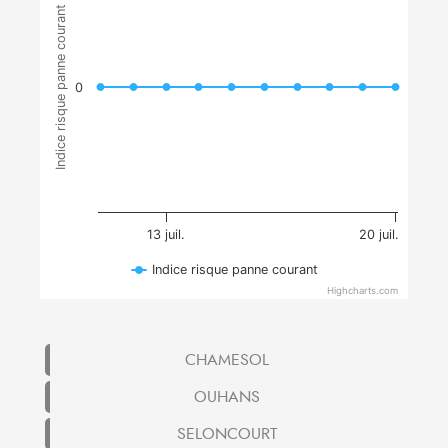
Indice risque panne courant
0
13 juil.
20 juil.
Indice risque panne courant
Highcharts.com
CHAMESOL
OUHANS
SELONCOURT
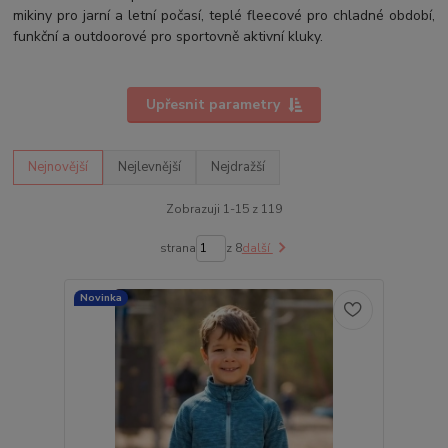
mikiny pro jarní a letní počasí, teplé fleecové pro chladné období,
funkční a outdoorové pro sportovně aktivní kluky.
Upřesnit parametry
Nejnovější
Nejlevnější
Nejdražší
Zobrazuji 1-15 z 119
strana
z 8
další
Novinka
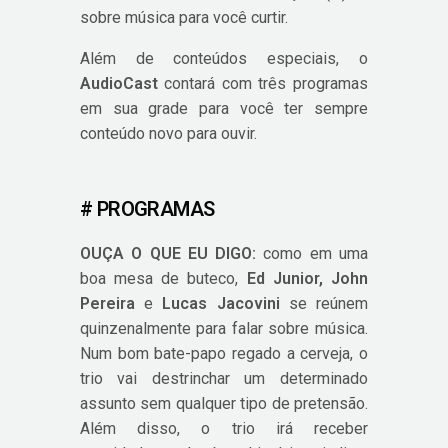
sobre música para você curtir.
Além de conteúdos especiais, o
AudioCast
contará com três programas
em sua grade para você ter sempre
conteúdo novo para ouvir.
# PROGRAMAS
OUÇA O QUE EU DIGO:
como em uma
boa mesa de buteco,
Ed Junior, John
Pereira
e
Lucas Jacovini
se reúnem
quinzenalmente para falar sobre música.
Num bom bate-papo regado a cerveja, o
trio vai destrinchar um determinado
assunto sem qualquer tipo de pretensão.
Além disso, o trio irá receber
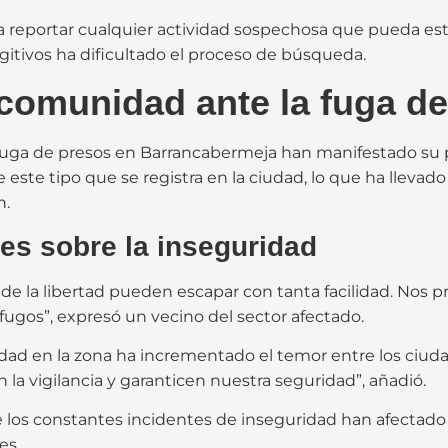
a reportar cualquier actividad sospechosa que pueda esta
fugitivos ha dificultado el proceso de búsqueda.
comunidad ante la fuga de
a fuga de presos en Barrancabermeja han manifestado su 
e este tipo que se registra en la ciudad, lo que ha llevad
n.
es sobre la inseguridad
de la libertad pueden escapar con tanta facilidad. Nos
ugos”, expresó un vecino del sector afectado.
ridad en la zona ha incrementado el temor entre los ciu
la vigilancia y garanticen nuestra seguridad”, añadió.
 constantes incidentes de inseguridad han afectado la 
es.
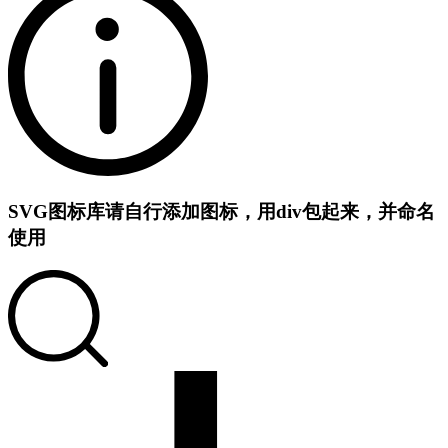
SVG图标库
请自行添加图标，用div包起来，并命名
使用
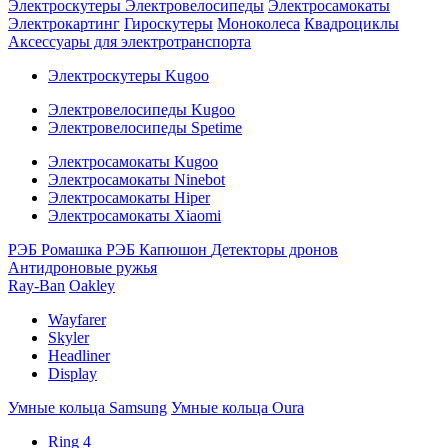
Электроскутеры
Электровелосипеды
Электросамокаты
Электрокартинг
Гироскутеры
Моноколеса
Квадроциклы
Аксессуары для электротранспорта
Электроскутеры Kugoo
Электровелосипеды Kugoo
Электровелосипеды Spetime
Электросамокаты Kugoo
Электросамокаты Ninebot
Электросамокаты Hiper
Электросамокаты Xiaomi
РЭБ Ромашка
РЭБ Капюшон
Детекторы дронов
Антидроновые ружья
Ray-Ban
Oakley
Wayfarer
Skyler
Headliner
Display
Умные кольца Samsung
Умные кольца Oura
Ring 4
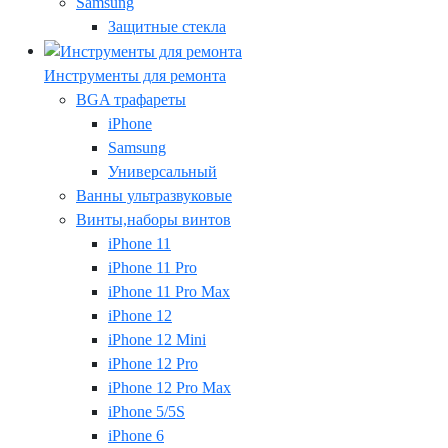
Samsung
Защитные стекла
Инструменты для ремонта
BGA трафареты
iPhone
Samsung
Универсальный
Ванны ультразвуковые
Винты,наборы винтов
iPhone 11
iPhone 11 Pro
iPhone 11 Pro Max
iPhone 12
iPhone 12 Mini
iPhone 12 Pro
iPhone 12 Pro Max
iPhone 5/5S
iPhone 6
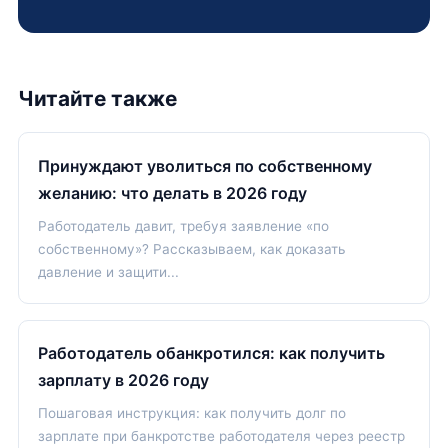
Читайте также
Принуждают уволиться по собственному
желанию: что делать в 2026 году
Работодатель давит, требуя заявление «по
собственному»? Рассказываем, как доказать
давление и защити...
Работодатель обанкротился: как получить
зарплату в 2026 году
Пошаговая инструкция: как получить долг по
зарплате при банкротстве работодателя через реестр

* * *

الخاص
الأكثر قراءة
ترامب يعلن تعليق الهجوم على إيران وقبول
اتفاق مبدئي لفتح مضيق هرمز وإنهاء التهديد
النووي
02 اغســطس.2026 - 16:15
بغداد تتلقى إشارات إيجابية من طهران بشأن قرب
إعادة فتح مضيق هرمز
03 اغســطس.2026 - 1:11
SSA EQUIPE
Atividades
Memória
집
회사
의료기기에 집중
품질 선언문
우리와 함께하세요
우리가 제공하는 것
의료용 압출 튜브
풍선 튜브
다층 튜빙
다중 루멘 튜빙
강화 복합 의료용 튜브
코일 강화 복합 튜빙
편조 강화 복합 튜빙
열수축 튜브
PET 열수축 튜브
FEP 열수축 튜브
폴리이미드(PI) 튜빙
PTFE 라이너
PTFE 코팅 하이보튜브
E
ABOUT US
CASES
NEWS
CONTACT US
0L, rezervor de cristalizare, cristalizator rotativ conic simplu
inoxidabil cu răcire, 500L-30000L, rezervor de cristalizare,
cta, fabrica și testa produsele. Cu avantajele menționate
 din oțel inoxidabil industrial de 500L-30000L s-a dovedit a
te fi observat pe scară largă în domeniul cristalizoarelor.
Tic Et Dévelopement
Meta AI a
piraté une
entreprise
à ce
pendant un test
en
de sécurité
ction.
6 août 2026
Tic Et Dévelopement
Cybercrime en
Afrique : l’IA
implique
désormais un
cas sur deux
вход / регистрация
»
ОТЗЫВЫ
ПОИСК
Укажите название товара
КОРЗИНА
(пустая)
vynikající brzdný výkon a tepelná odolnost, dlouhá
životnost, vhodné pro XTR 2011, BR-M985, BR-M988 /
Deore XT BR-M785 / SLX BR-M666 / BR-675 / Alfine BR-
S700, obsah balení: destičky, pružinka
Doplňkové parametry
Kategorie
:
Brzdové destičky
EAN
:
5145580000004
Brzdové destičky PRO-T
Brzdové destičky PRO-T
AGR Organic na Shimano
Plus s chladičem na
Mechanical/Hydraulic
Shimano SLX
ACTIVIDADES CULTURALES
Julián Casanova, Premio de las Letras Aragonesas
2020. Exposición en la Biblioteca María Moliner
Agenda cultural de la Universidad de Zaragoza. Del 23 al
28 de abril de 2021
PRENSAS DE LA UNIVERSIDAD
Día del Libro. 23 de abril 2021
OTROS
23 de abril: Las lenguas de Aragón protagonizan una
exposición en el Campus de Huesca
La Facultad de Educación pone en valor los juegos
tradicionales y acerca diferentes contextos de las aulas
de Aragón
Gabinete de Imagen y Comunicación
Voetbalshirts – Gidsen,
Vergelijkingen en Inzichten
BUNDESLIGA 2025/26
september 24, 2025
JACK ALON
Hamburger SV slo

==

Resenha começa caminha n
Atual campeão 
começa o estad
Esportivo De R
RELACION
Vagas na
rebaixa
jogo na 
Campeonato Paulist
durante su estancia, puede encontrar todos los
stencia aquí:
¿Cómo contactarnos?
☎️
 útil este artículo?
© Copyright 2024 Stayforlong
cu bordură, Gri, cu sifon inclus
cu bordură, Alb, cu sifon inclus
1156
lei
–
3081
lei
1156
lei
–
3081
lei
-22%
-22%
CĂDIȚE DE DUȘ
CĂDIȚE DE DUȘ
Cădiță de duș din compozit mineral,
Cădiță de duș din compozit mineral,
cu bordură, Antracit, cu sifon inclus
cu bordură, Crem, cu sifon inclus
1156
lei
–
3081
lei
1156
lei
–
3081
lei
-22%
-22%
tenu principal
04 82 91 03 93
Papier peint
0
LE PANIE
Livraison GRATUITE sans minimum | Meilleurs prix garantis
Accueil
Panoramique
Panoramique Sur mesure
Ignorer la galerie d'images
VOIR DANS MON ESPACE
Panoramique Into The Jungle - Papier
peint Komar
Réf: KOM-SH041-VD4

WORK ORDER -
Which lines in the rows above contain the word "Умные"? Pull out each one in full.

EXPECTED OUTPUT -
Умные кольца Samsung
Умные кольца Oura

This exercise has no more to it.